A plan to raise tuition at colleges and universities statewide narrowly passed the Nevada Board of Regents in a 7-6 vote Friday.
Beginning in fall 2015, undergraduate fees at the state’s schools will rise 4 percent each year for four years, and graduate fees will rise 2 percent each year for four years. Undergraduate fees at Nevada State College will rise 2.5 percent in the first year and 3.5 percent for the next three years.
“Increasing the cost of a college education is never an easy decision,” Dan Klaich, chancellor of the Nevada System of Higher Education, said in a statement. “We have continued to reduce costs, increase efficiencies and explore new revenue options. These increases will help us improve our student services and classroom instruction.”
Increased fees will affect Western Nevada College, University of Nevada, Reno, UNLV, College of Southern Nevada, Nevada State College, Great Basin College and Truckee Meadows Community College.
By 2018, students at the University of Nevada, Las Vegas, or University of Nevada, Reno, will pay $6,720 a year, up from $5,745 a year now.
About 30 students attended the regents’ meeting in Reno and in satellite locations in Las Vegas, the Las Vegas Review-Journal reported.
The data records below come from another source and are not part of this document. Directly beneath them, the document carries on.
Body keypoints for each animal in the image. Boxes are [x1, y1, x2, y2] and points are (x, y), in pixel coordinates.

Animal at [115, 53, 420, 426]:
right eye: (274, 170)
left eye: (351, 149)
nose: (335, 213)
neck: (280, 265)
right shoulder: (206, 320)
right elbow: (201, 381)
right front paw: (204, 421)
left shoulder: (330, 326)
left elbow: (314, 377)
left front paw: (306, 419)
Some supported the hike, saying it would help improve their schools, but most opposed it, saying it would pose a financial hardship.
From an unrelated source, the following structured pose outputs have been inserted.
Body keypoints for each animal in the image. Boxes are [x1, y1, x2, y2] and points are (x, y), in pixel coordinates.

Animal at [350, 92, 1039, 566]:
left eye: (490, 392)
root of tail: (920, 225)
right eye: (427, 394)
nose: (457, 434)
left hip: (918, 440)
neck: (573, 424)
“I might have to drop out, go to community college or become a part-time student and full-time employee,” said Betzabe Sanchez, a student government senator and engineering student at UNLV.
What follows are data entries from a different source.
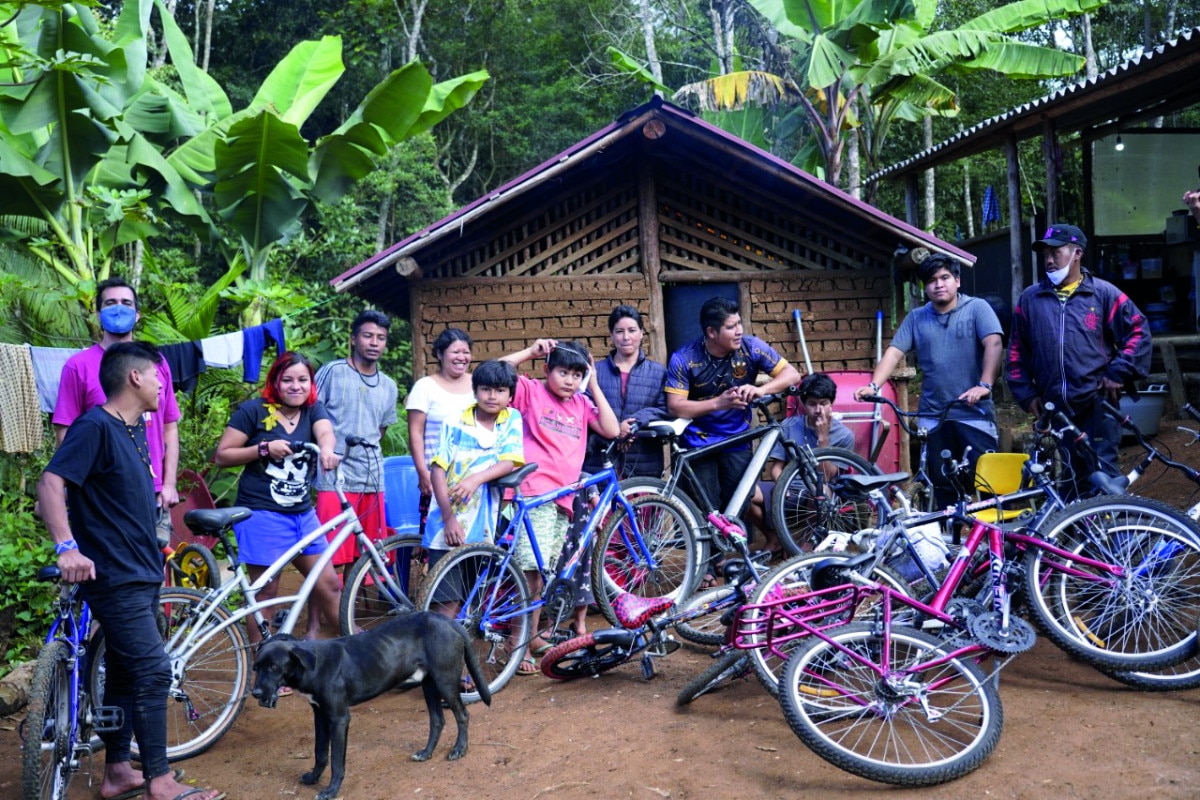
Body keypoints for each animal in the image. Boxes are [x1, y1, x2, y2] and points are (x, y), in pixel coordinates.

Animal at [250, 609, 489, 796]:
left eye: (274, 667)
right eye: (256, 667)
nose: (255, 692)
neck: (314, 665)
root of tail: (447, 620)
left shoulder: (339, 718)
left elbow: (336, 761)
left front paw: (331, 791)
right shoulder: (320, 715)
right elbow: (320, 752)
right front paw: (313, 778)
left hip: (445, 681)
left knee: (462, 715)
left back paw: (459, 749)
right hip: (429, 684)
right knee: (437, 720)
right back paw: (425, 753)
Elias Benjelloun, UNLV’s undergraduate student body president, expressed disappointment the vote was held after classes had let out for the summer.
“It made it very difficult for us to voice our opinions and our concerns to regents,” he said.
Student tuition covers about one-third of the operating budget for Nevada’s colleges and universities, while the state appropriates about two-thirds of the funds.